C’est l’État qui est laïque, pas les personnes. Celles-ci peuvent donc porter tous les signes religieux qu’elles veulent.

 Si l’on suit cette logique, les fonctionnaires pourraient donc afficher librement leur parti politique. Serait-ce respectueux pour la personne qui reçoit le service et ne partage pas du tout ce choix ? Dans les classes, est-ce que les parents accepteraient cela des enseignant.e.s ? Même si aucune parole n’est prononcée en faveur d’un parti comme tel, le seul fait d’en porter l’insigne peut avoir une influence sur les étudiant.e.s. On sait tous et toutes le pouvoir que peut avoir un.e prof aimé.e de ses étudiant.e.s, notamment au primaire. Si un parent n’a pas le goût que son enfant soit influencé par une personne affichant tel parti, pourquoi accepterait-il qu’il le soit par une personne affichant telle religion ?

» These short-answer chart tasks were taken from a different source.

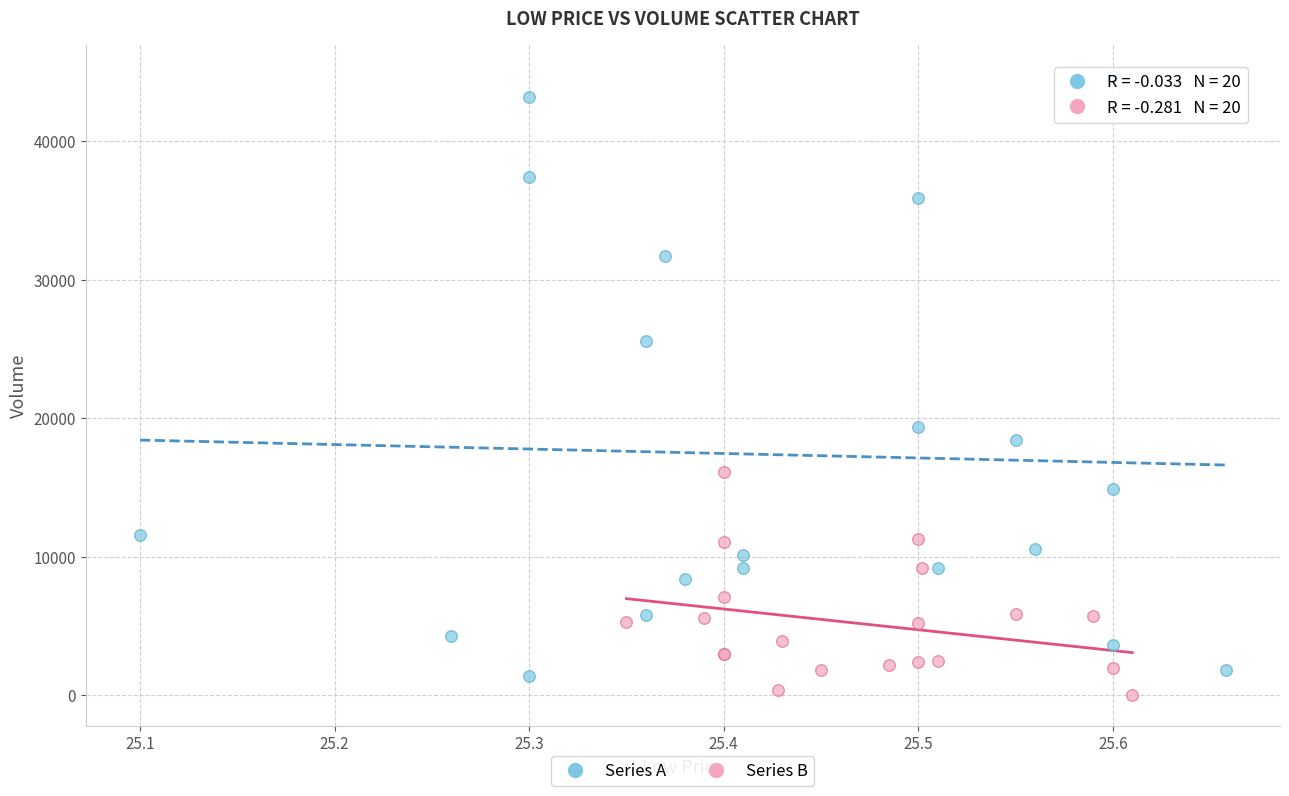

Which series contains the lowest Y value?

Series B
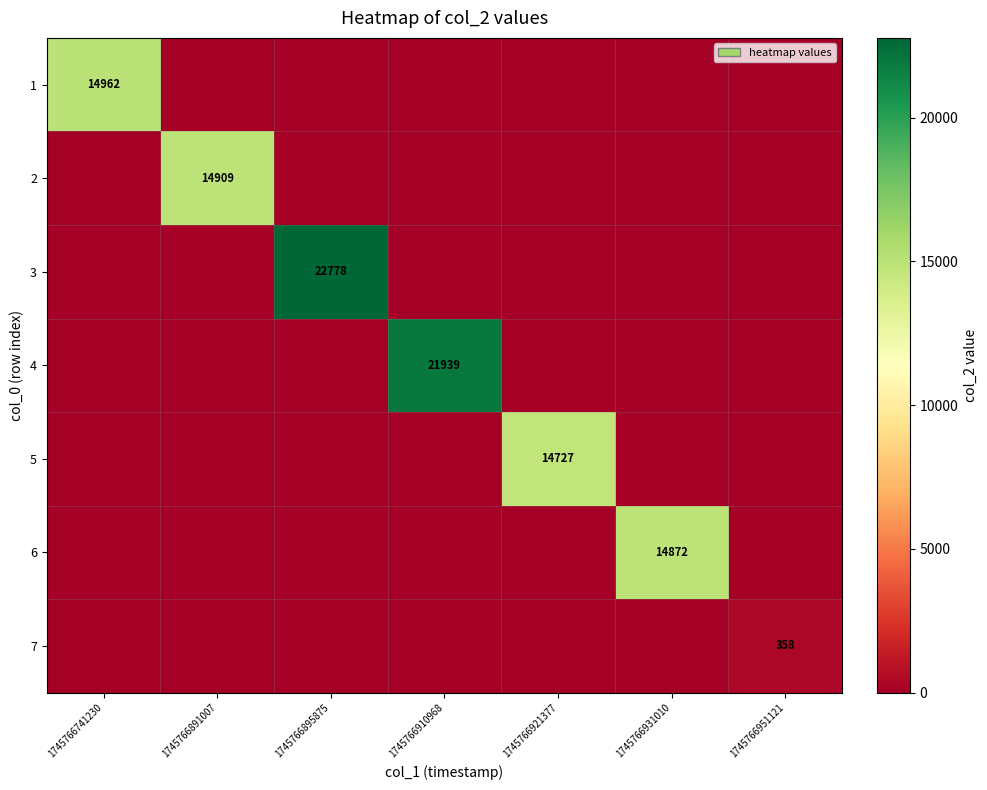

The 6 series shows 24746 at 1745766931010. True or false?

False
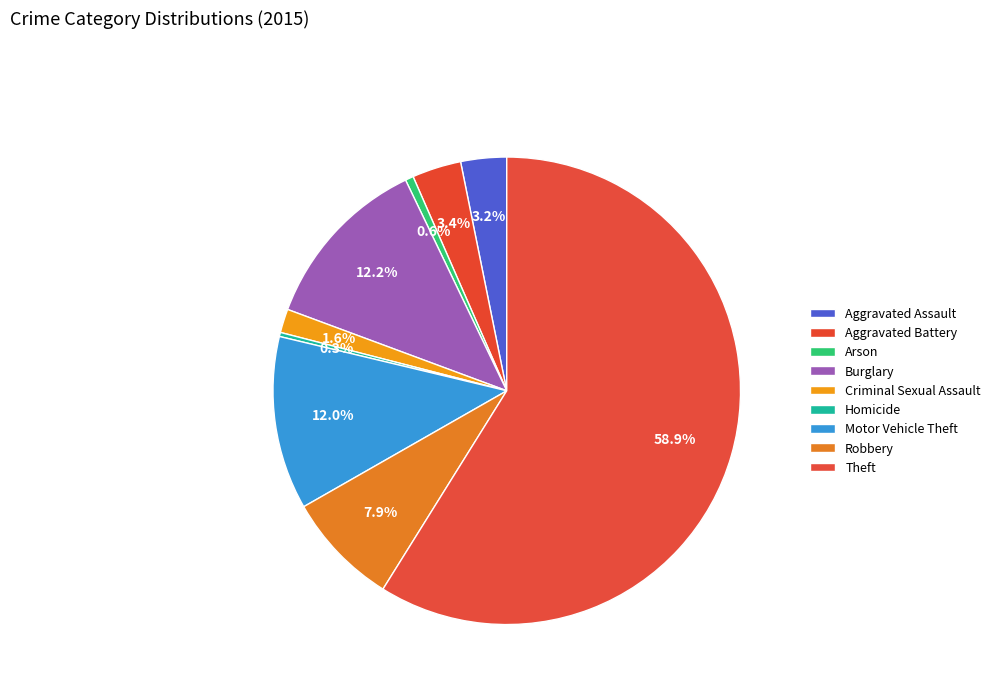

How many slices are in this pie chart?

9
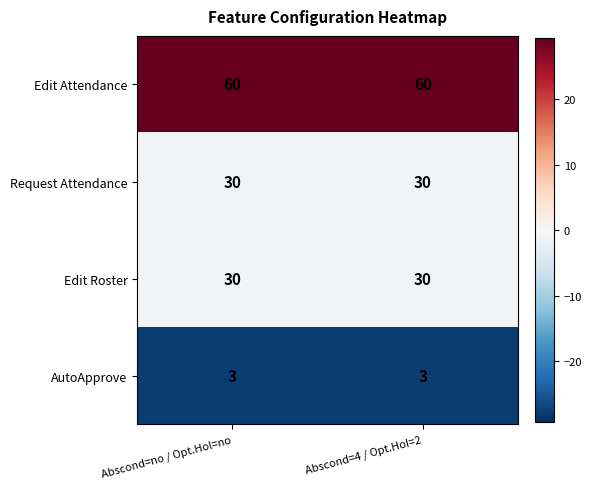

What is the approximate value of AutoApprove at Abscond=no / Opt.Hol=no?

3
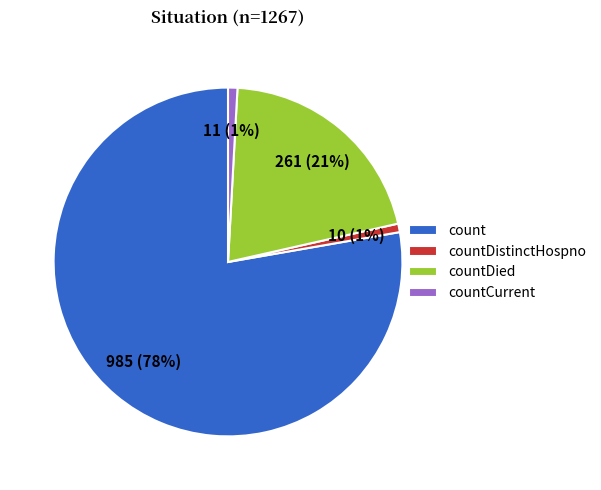

The countCurrent slice represents 16% of the pie. True or false?

False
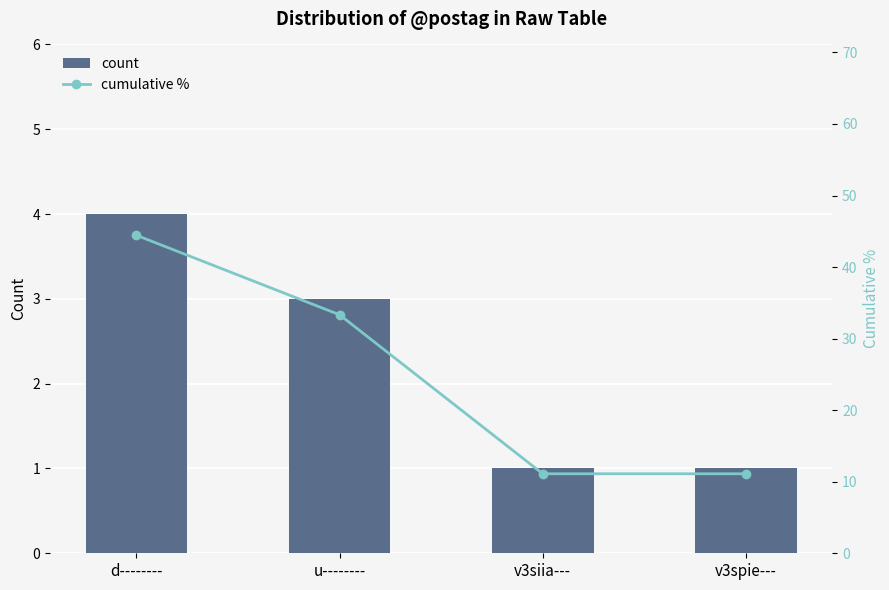

What is the label of the 3rd bar from the left?

v3siia---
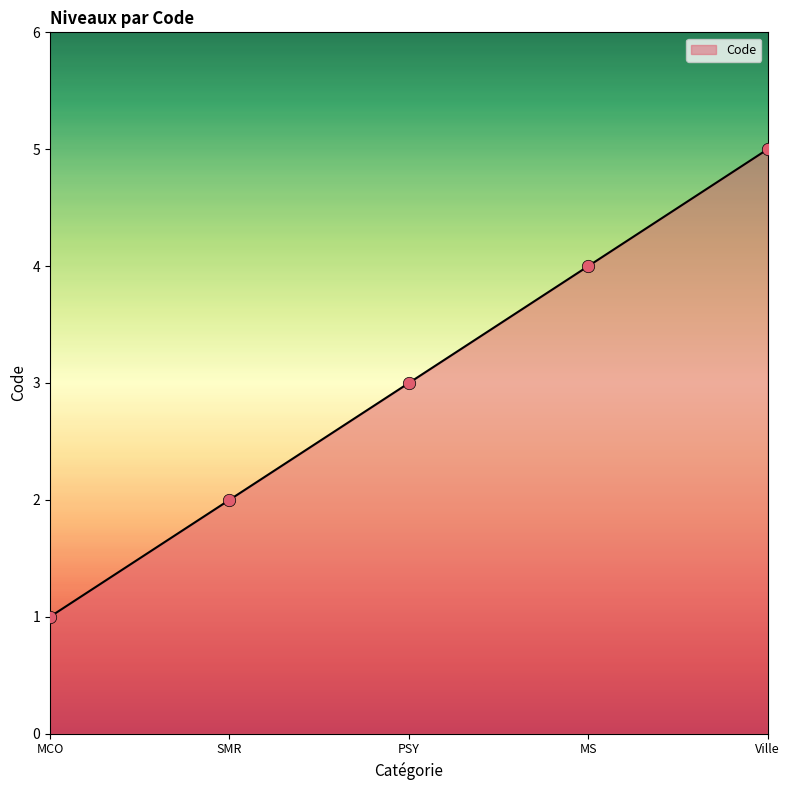

Approximately how many times larger is the value at SMR compared to MCO?

2.0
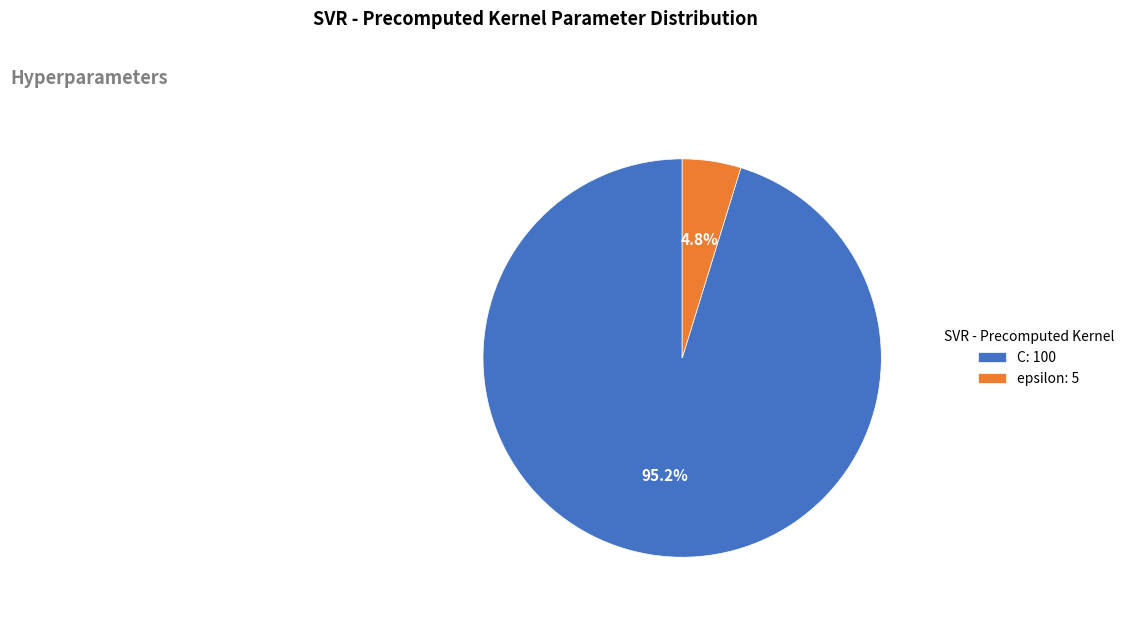

Which slice is the smallest?

epsilon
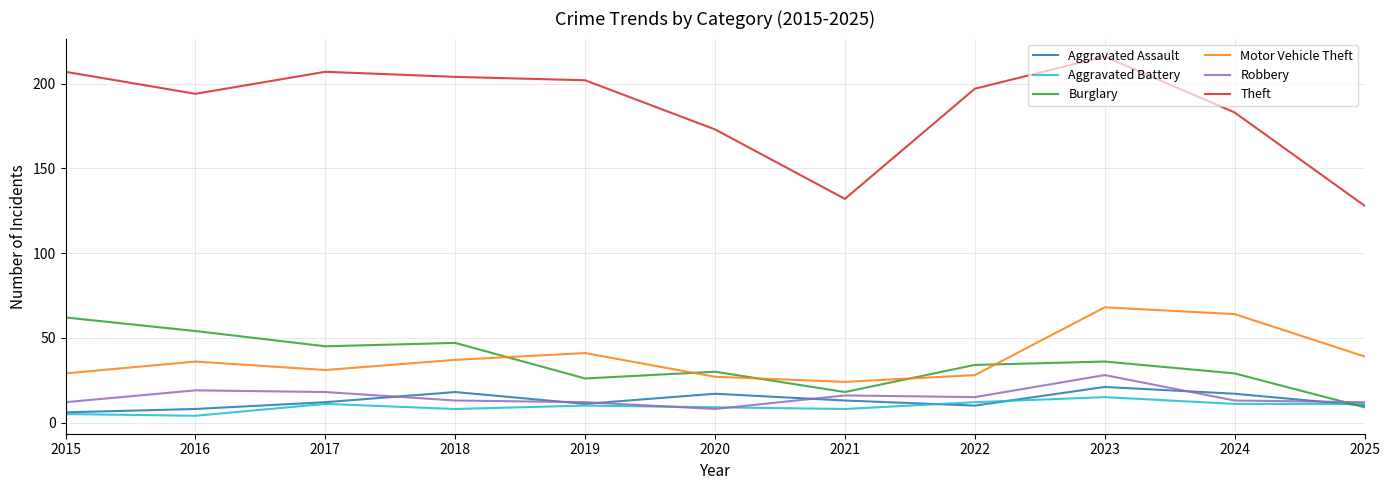

Reading right to left, transcribe all the data shown in this chart.

Aggravated Assault: 10	17	21	10	13	17	11	18	12	8	6
Aggravated Battery: 11	11	15	12	8	9	10	8	11	4	5
Burglary: 9	29	36	34	18	30	26	47	45	54	62
Motor Vehicle Theft: 39	64	68	28	24	27	41	37	31	36	29
Robbery: 12	13	28	15	16	8	12	13	18	19	12
Theft: 128	183	216	197	132	173	202	204	207	194	207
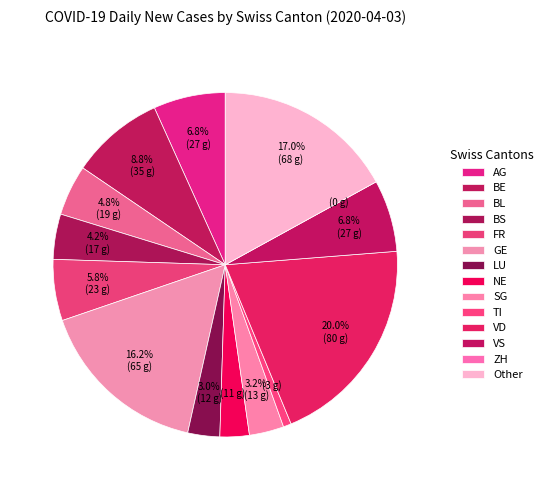

To the nearest percent, what is the difference between the largest and smallest slice percentages?

20%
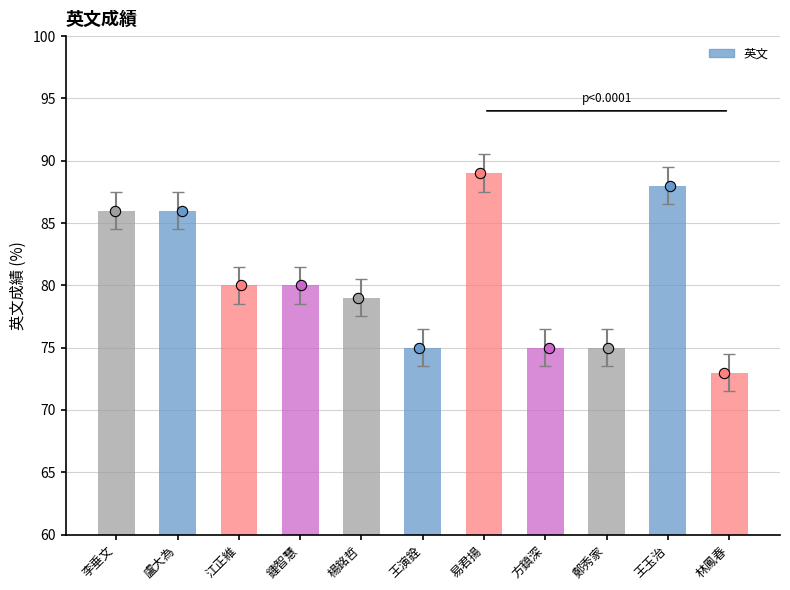

What is the change in value from 鍾智慧 to 方鎮深?

-5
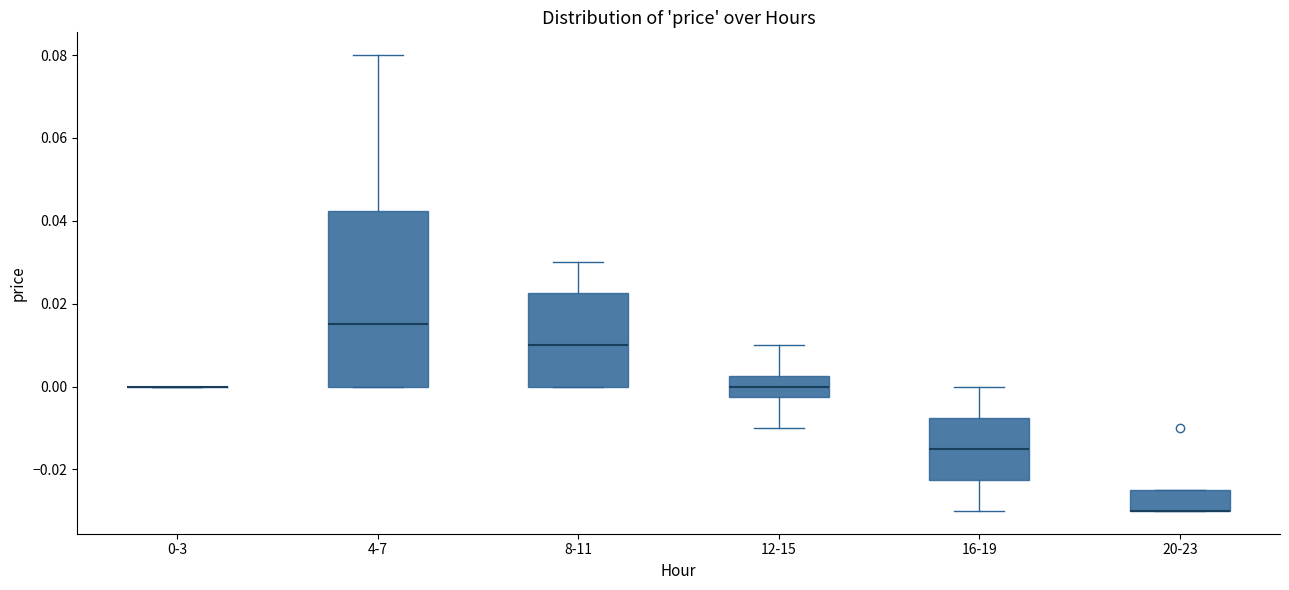

Comparing the boxes themselves (not the whiskers), which one is the tallest?

4-7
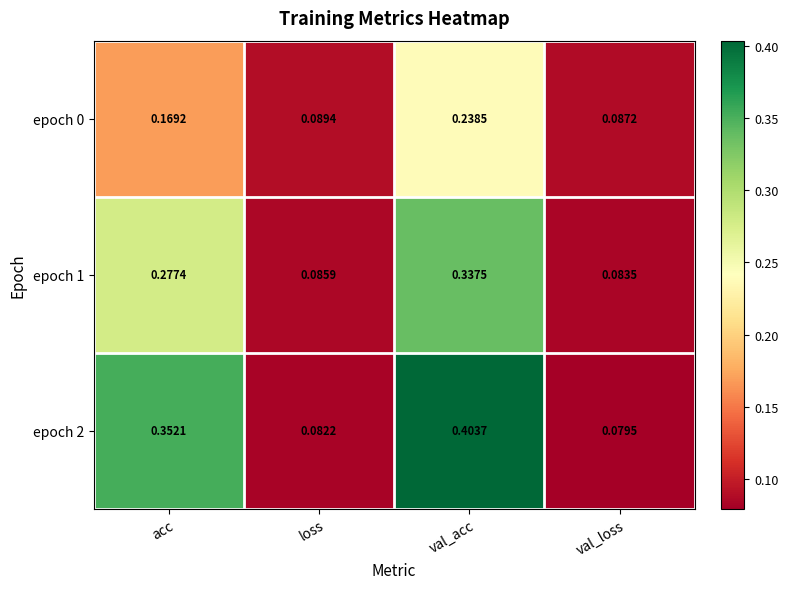

Which category has the highest value across all series?

val_acc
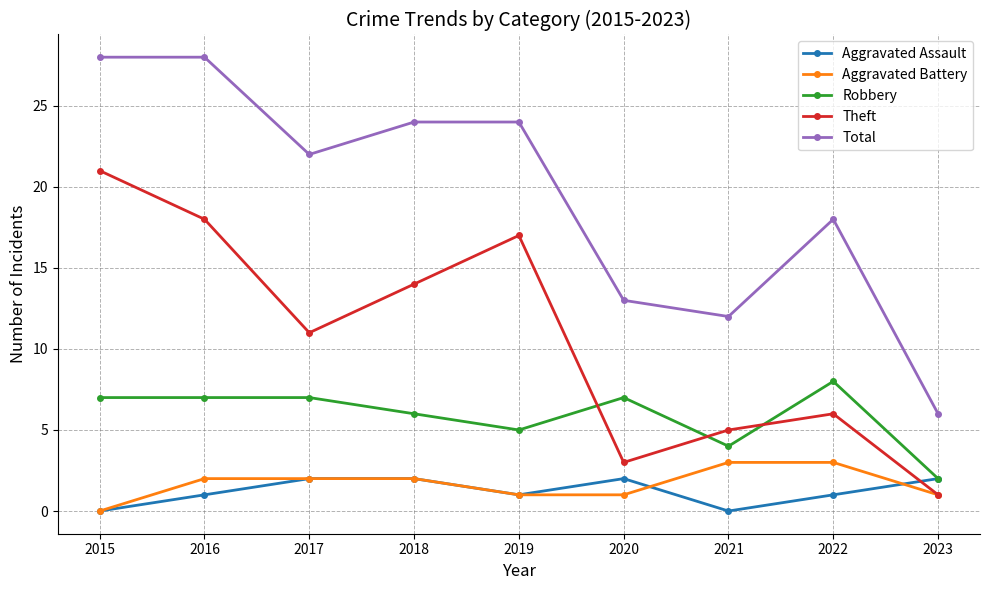

At which label is Theft closest to 11?

2017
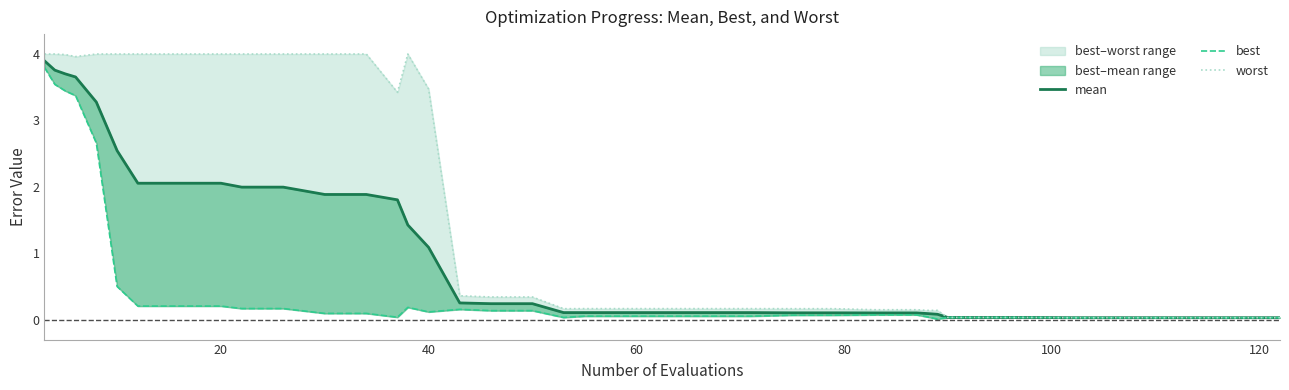

True or false: mean and worst intersect in this chart.

False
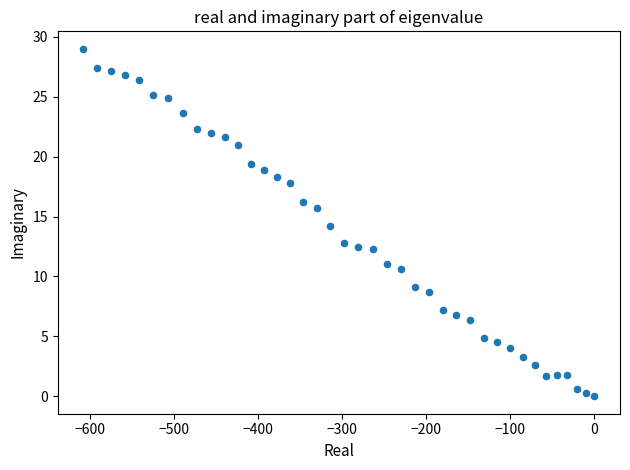

What is the range of Y values (max minus min)?

29.0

 Imaginons une enseignante dans une classe d’étudiant.e.s immigrant.e.s dont principalement de religion musulmane, qui porte un T-Shirt : « Je ne crois ni à Dieu, ni à Yahvé, ni à Allah » Combien de parents accepteraient cela même si elle est très compétente et fait un excellent travail ? Pourquoi une personne athée ne pourrait-elle pas afficher sa non-croyance et les autres peuvent-elles afficher leur croyance ?

La liberté de religion est sacrée. Interdire le port de signes religieux dans la fonction publique nuit à cette liberté.

 Interdire le port de signes religieux dans la fonction publique ne contrecarre nullement la liberté religieuse. Porter un signe religieux est une manifestation de la religion, non la religion en tant que telle. Affirmer le contraire relève de la démagogie ou du prosélytisme. L’essence d’une religion ne se ramène tout de même pas au port d’un signe extérieur. Chacun.e pourra continuer d’adorer et prier Dieu, Allah ou Jehovah sans restrictions.

 Personne n’empêchera les gens désireux d’afficher leur religion de se promener dans les rues, les places publiques, les restos, les centres d’achats, ni de voyager, etc.

 Bon nombre de croyant.e.s : catholiques, juifs, juives, musulman.e.s, sikhs, n’affichent pas de signes extérieurs. Sont-ils moins croyant.e.s pour autant ?

En conclusion :

Le Québec n’est pas une île. Avec le développement des communications : sites, blogues, courriels, facebook, youtube, etc, il serait naïf de croire que le débat au Québec est complètement isolé de la montée de l’intégrisme un peu partout dans le monde. Tout comme la pression pour la hausse des frais de scolarité fait partie de l’idéologie néolibérale : pour bien saisir la portée du premier enjeu, il faut connaître l’idéologie sous-jacente. Yolande Geadah, québécoise d’origine égyptienne, nous le montre brillamment dans son livre :Femmes voilées, intégrisme démasqués. En voici quelques extraits :

 « Le port du voile est clairement le symbole politique du rayonnement de l’idéologie intégriste dans la société » p. 87
 « […] le débat actuel sur le voile n’a de religieux que la couche superficielle. Il est au fond essentiellement un débat politique entre deux visions opposées de la société et de la place qu’on y réserve aux femmes. p. 75
 « La défense et la promotion du voile en Occident relèvent d’une véritable organisation incluant des associations, des comités de soutien, des déclarations de presse, » p. 216

Il serait intéressant d’inviter les imans promoteurs du voile à se prononcer sur les droits des femmes face au mariage, divorce, héritage, à la Cour.

Au-delà du voile, le véritable enjeu principalement pour les femmes immigrantes, c’est l’égalité homme-femme.